(Input Opens)

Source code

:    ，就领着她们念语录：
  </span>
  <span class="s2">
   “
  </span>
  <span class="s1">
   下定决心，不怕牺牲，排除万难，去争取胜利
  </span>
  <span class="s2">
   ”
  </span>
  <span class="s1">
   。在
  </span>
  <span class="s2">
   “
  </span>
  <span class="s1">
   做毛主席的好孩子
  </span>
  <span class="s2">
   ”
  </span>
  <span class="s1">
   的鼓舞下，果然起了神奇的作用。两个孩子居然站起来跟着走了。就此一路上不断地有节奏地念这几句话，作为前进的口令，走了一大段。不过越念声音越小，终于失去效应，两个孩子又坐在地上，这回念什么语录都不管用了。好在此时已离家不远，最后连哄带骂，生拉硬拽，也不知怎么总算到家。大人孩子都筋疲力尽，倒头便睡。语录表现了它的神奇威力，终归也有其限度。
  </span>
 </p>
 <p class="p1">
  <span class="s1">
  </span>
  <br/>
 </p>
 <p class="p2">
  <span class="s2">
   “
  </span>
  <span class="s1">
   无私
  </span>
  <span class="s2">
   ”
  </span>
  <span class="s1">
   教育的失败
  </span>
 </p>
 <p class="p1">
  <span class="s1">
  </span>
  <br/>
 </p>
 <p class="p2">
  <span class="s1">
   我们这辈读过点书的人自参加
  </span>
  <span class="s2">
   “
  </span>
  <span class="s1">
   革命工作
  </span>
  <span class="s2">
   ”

(Input Closes)

What to do:
Reproduce the material above line for line, keeping every tag, character and line break unchanged.

Result of the exercise:
Source code

:    ，就领着她们念语录：
  </span>
  <span class="s2">
   “
  </span>
  <span class="s1">
   下定决心，不怕牺牲，排除万难，去争取胜利
  </span>
  <span class="s2">
   ”
  </span>
  <span class="s1">
   。在
  </span>
  <span class="s2">
   “
  </span>
  <span class="s1">
   做毛主席的好孩子
  </span>
  <span class="s2">
   ”
  </span>
  <span class="s1">
   的鼓舞下，果然起了神奇的作用。两个孩子居然站起来跟着走了。就此一路上不断地有节奏地念这几句话，作为前进的口令，走了一大段。不过越念声音越小，终于失去效应，两个孩子又坐在地上，这回念什么语录都不管用了。好在此时已离家不远，最后连哄带骂，生拉硬拽，也不知怎么总算到家。大人孩子都筋疲力尽，倒头便睡。语录表现了它的神奇威力，终归也有其限度。
  </span>
 </p>
 <p class="p1">
  <span class="s1">
  </span>
  <br/>
 </p>
 <p class="p2">
  <span class="s2">
   “
  </span>
  <span class="s1">
   无私
  </span>
  <span class="s2">
   ”
  </span>
  <span class="s1">
   教育的失败
  </span>
 </p>
 <p class="p1">
  <span class="s1">
  </span>
  <br/>
 </p>
 <p class="p2">
  <span class="s1">
   我们这辈读过点书的人自参加
  </span>
  <span class="s2">
   “
  </span>
  <span class="s1">
   革命工作
  </span>
  <span class="s2">
   ”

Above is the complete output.